GOAL OF THE EXERCISE:
Copy every line of the data exactly, keeping out any picture.
Segment Start: INPUT DATA
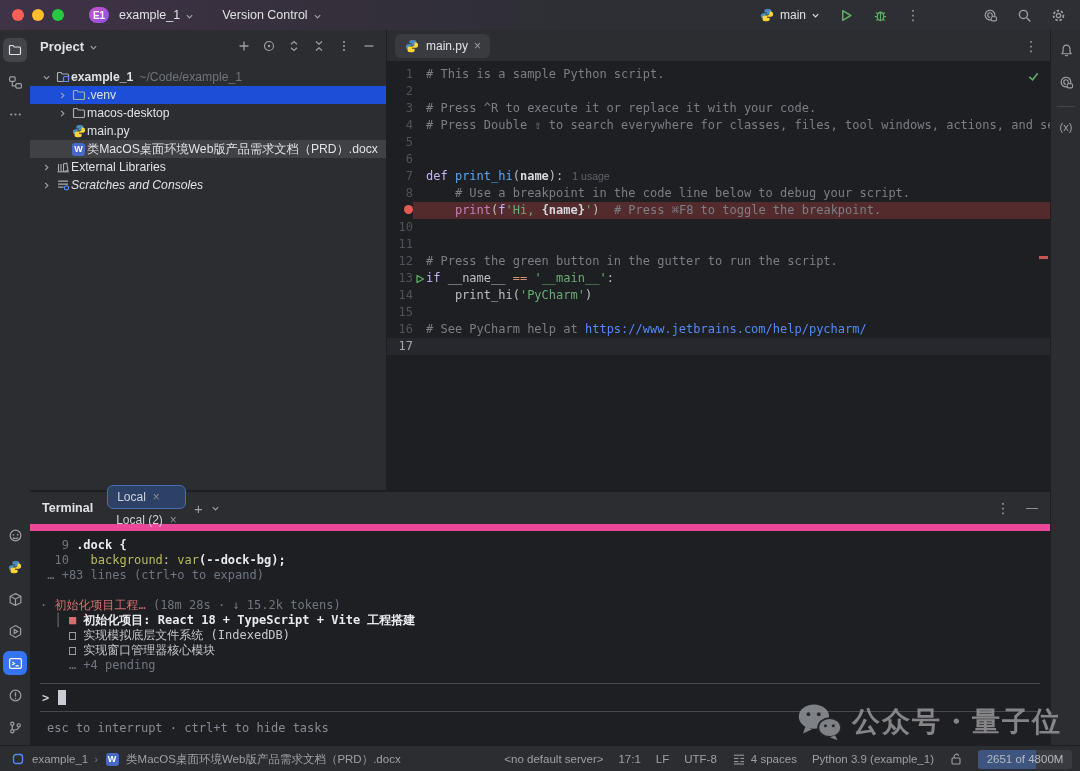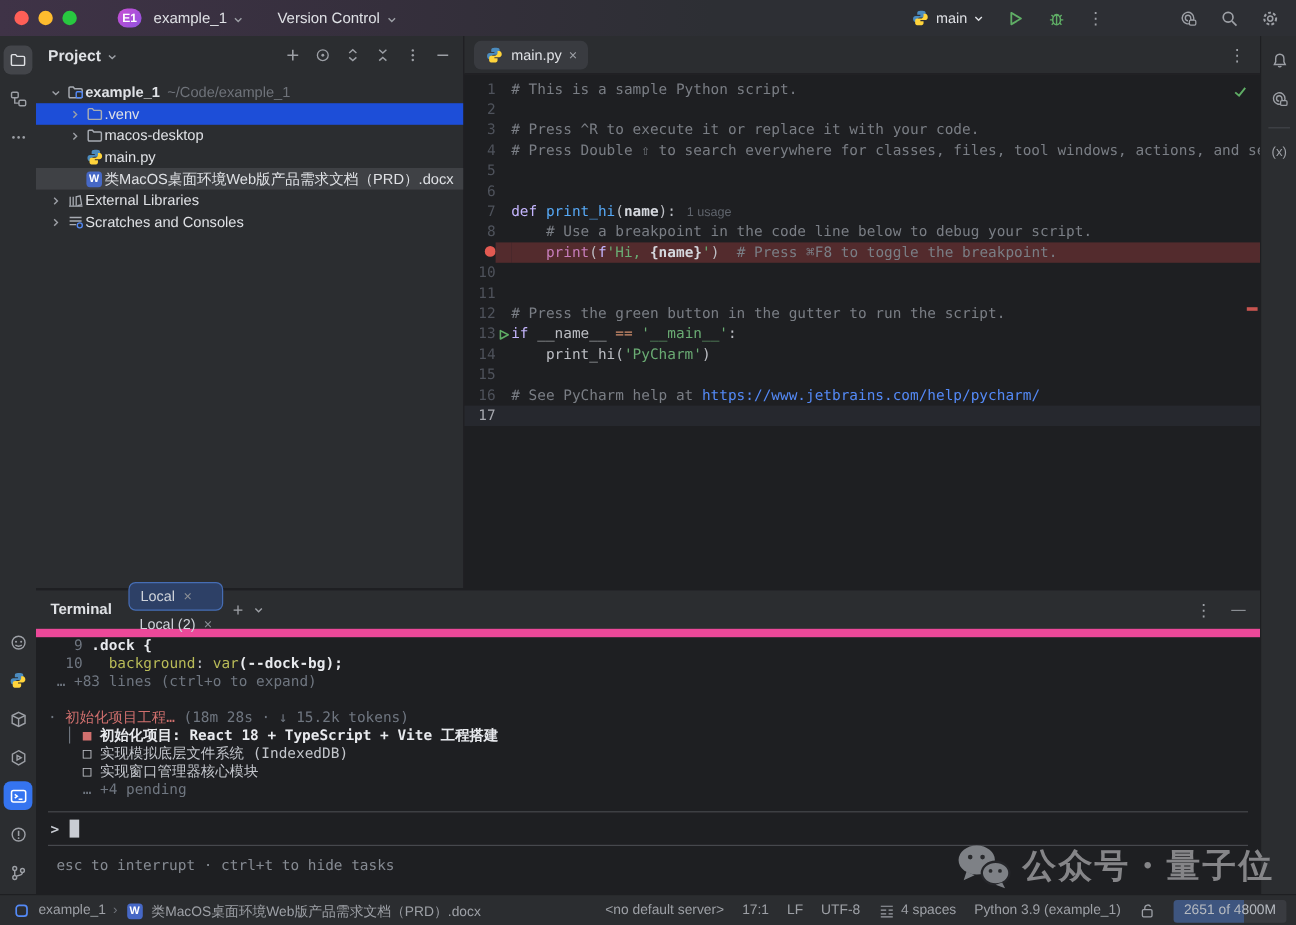--- a/index.html
+++ b/index.html
@@ -6,21 +6,21 @@
   #app{position:relative;width:1080px;height:771px;overflow:hidden;
        font-family:"Liberation Sans",sans-serif;color:#bcbec4;font-size:12px;
        -webkit-font-smoothing:antialiased;}
   svg{display:block;}
   
   #titlebar{position:absolute;left:0;top:0;width:1080px;height:30px;
     background:linear-gradient(90deg,#3f3347 0%,#352f3c 30%,#2d2f34 55%,#2d2f34 100%);
     display:flex;align-items:center;}
   .tl{width:12px;height:12px;border-radius:50%;margin-left:8px;}
   .tl.red{background:#ff5f57;margin-left:12px;} .tl.yel{background:#febc2e;} .tl.grn{background:#28c840;}
-  #proj-badge{margin-left:34px;width:20px;height:16px;border-radius:8px;
+  #proj-badge{margin-left:25px;width:20px;height:16px;border-radius:8px;
     background:linear-gradient(135deg,#c94fd4,#8f52e0);color:#fff;font-weight:bold;
     font-size:10px;display:flex;align-items:center;justify-content:center;}
   .tb-item{display:flex;align-items:center;gap:5px;margin-left:10px;color:#dfe1e5;font-size:12.5px;}
   .tb-item .chev{color:#9da0a6;margin-top:2px;}
   #tb-right{margin-left:auto;display:flex;align-items:center;gap:18px;padding-right:14px;color:#9da0a6;}
   #run-config{display:flex;align-items:center;gap:5px;color:#dfe1e5;}
   .ticon{width:16px;height:16px;display:flex;align-items:center;justify-content:center;color:#9da0a6;}
   .kebab{font-size:14px;color:#9da0a6;letter-spacing:0;}
   #tb-right .gap{width:26px;}
   
@@ -83,21 +83,21 @@
   #term-hdr{height:32px;background:#2b2d30;border-bottom:7px solid #ec4899;display:flex;
     align-items:center;padding:0 12px;}
   #term-title{font-weight:bold;color:#dfe1e5;font-size:12.5px;margin-right:14px;}
   .term-tab{height:22px;display:flex;align-items:center;gap:7px;padding:0 9px;border-radius:6px;
     color:#cfd3da;margin-right:0;}
   .term-tab .x{color:#8b8f96;font-size:12px;}
   .term-tab.active{background:#2d4066;border:1px solid #466db4;}
   .term-plus{color:#9da0a6;font-size:15px;margin:0 8px;}
   #term-hdr .chev{color:#9da0a6;}
   #term-hdr .right{margin-left:auto;display:flex;gap:16px;align-items:center;color:#9da0a6;}
-  #term-body{padding:0 10px 0 10px;font-family:"DejaVu Sans Mono",monospace;font-size:12px;}
+  #term-body{padding:7px 10px 0 10px;font-family:"DejaVu Sans Mono",monospace;font-size:12px;}
   .tline{height:15px;line-height:15px;white-space:pre;}
   .dim{color:#6f7680;} .tw{color:#c3c6cc;} .tb{color:#e8eaee;font-weight:bold;}
   .ty{color:#b9bb58;} .tr{color:#d1706e;} .trb{color:#d1706e;font-weight:bold;}
   #prompt-box{margin-top:10px;border-top:1px solid #46484d;border-bottom:1px solid #46484d;
     height:27px;display:flex;align-items:center;}
   #prompt-ch{color:#c9ccd3;font-weight:bold;padding-left:2px;}
   #cursor{display:inline-block;width:8px;height:15px;background:#c9ccd3;margin-left:9px;}
   #term-hint{margin-top:9px;padding-left:7px;color:#868b93;}
   
   #statusbar{position:absolute;left:0;top:745px;width:1080px;height:26px;background:#2b2d30;
@@ -370,21 +370,21 @@
             </svg>
           </span>
           <span class="tic">
             <svg viewBox="0 0 14 14" width="14" height="14">
               <path d="M2.5 11.5 V4 M5 11.5 V4 M7.5 11.5 V4 L10.8 3.2 L12 10.6 L8.6 11.4" fill="none" stroke="currentColor" stroke-width="1.1"></path>
               <path d="M1.5 11.8 H12.8" stroke="currentColor" stroke-width="1.1"></path>
             </svg>
           </span>
           <span class="lbl">External Libraries</span>
         </div>
-        <div class="trow" style="padding-left: 8px;">
+        <div class="trow" style="padding-left: 8px; font-style: italic;">
           <span class="chv">
             <svg viewBox="0 0 10 10" width="9" height="9">
               <path d="M3.5 2 L6.5 5 L3.5 8" fill="none" stroke="currentColor" stroke-width="1.3"></path>
             </svg>
           </span>
           <span class="tic">
             <svg viewBox="0 0 14 14" width="14" height="14">
               <path d="M2 3.2 H12 M2 6.2 H12 M2 9.2 H7.5" stroke="currentColor" stroke-width="1.2"></path>
               <circle cx="10.5" cy="9.8" r="2.1" fill="#2b2d30" stroke="#548af7" stroke-width="1.1"></circle>
             </svg>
Segment End: INPUT DATA
ANSWER TO THIS EXERCISE:
--- a/index.html
+++ b/index.html
@@ -6,21 +6,21 @@
   #app{position:relative;width:1080px;height:771px;overflow:hidden;
        font-family:"Liberation Sans",sans-serif;color:#bcbec4;font-size:12px;
        -webkit-font-smoothing:antialiased;}
   svg{display:block;}
   
   #titlebar{position:absolute;left:0;top:0;width:1080px;height:30px;
     background:linear-gradient(90deg,#3f3347 0%,#352f3c 30%,#2d2f34 55%,#2d2f34 100%);
     display:flex;align-items:center;}
   .tl{width:12px;height:12px;border-radius:50%;margin-left:8px;}
   .tl.red{background:#ff5f57;margin-left:12px;} .tl.yel{background:#febc2e;} .tl.grn{background:#28c840;}
-  #proj-badge{margin-left:34px;width:20px;height:16px;border-radius:8px;
+  #proj-badge{margin-left:25px;width:20px;height:16px;border-radius:8px;
     background:linear-gradient(135deg,#c94fd4,#8f52e0);color:#fff;font-weight:bold;
     font-size:10px;display:flex;align-items:center;justify-content:center;}
   .tb-item{display:flex;align-items:center;gap:5px;margin-left:10px;color:#dfe1e5;font-size:12.5px;}
   .tb-item .chev{color:#9da0a6;margin-top:2px;}
   #tb-right{margin-left:auto;display:flex;align-items:center;gap:18px;padding-right:14px;color:#9da0a6;}
   #run-config{display:flex;align-items:center;gap:5px;color:#dfe1e5;}
   .ticon{width:16px;height:16px;display:flex;align-items:center;justify-content:center;color:#9da0a6;}
   .kebab{font-size:14px;color:#9da0a6;letter-spacing:0;}
   #tb-right .gap{width:26px;}
   
@@ -83,21 +83,21 @@
   #term-hdr{height:32px;background:#2b2d30;border-bottom:7px solid #ec4899;display:flex;
     align-items:center;padding:0 12px;}
   #term-title{font-weight:bold;color:#dfe1e5;font-size:12.5px;margin-right:14px;}
   .term-tab{height:22px;display:flex;align-items:center;gap:7px;padding:0 9px;border-radius:6px;
     color:#cfd3da;margin-right:0;}
   .term-tab .x{color:#8b8f96;font-size:12px;}
   .term-tab.active{background:#2d4066;border:1px solid #466db4;}
   .term-plus{color:#9da0a6;font-size:15px;margin:0 8px;}
   #term-hdr .chev{color:#9da0a6;}
   #term-hdr .right{margin-left:auto;display:flex;gap:16px;align-items:center;color:#9da0a6;}
-  #term-body{padding:0 10px 0 10px;font-family:"DejaVu Sans Mono",monospace;font-size:12px;}
+  #term-body{padding:7px 10px 0 10px;font-family:"DejaVu Sans Mono",monospace;font-size:12px;}
   .tline{height:15px;line-height:15px;white-space:pre;}
   .dim{color:#6f7680;} .tw{color:#c3c6cc;} .tb{color:#e8eaee;font-weight:bold;}
   .ty{color:#b9bb58;} .tr{color:#d1706e;} .trb{color:#d1706e;font-weight:bold;}
   #prompt-box{margin-top:10px;border-top:1px solid #46484d;border-bottom:1px solid #46484d;
     height:27px;display:flex;align-items:center;}
   #prompt-ch{color:#c9ccd3;font-weight:bold;padding-left:2px;}
   #cursor{display:inline-block;width:8px;height:15px;background:#c9ccd3;margin-left:9px;}
   #term-hint{margin-top:9px;padding-left:7px;color:#868b93;}
   
   #statusbar{position:absolute;left:0;top:745px;width:1080px;height:26px;background:#2b2d30;
@@ -370,21 +370,21 @@
             </svg>
           </span>
           <span class="tic">
             <svg viewBox="0 0 14 14" width="14" height="14">
               <path d="M2.5 11.5 V4 M5 11.5 V4 M7.5 11.5 V4 L10.8 3.2 L12 10.6 L8.6 11.4" fill="none" stroke="currentColor" stroke-width="1.1"></path>
               <path d="M1.5 11.8 H12.8" stroke="currentColor" stroke-width="1.1"></path>
             </svg>
           </span>
           <span class="lbl">External Libraries</span>
         </div>
-        <div class="trow" style="padding-left: 8px;">
+        <div class="trow" style="padding-left: 8px; font-style: italic;">
           <span class="chv">
             <svg viewBox="0 0 10 10" width="9" height="9">
               <path d="M3.5 2 L6.5 5 L3.5 8" fill="none" stroke="currentColor" stroke-width="1.3"></path>
             </svg>
           </span>
           <span class="tic">
             <svg viewBox="0 0 14 14" width="14" height="14">
               <path d="M2 3.2 H12 M2 6.2 H12 M2 9.2 H7.5" stroke="currentColor" stroke-width="1.2"></path>
               <circle cx="10.5" cy="9.8" r="2.1" fill="#2b2d30" stroke="#548af7" stroke-width="1.1"></circle>
             </svg>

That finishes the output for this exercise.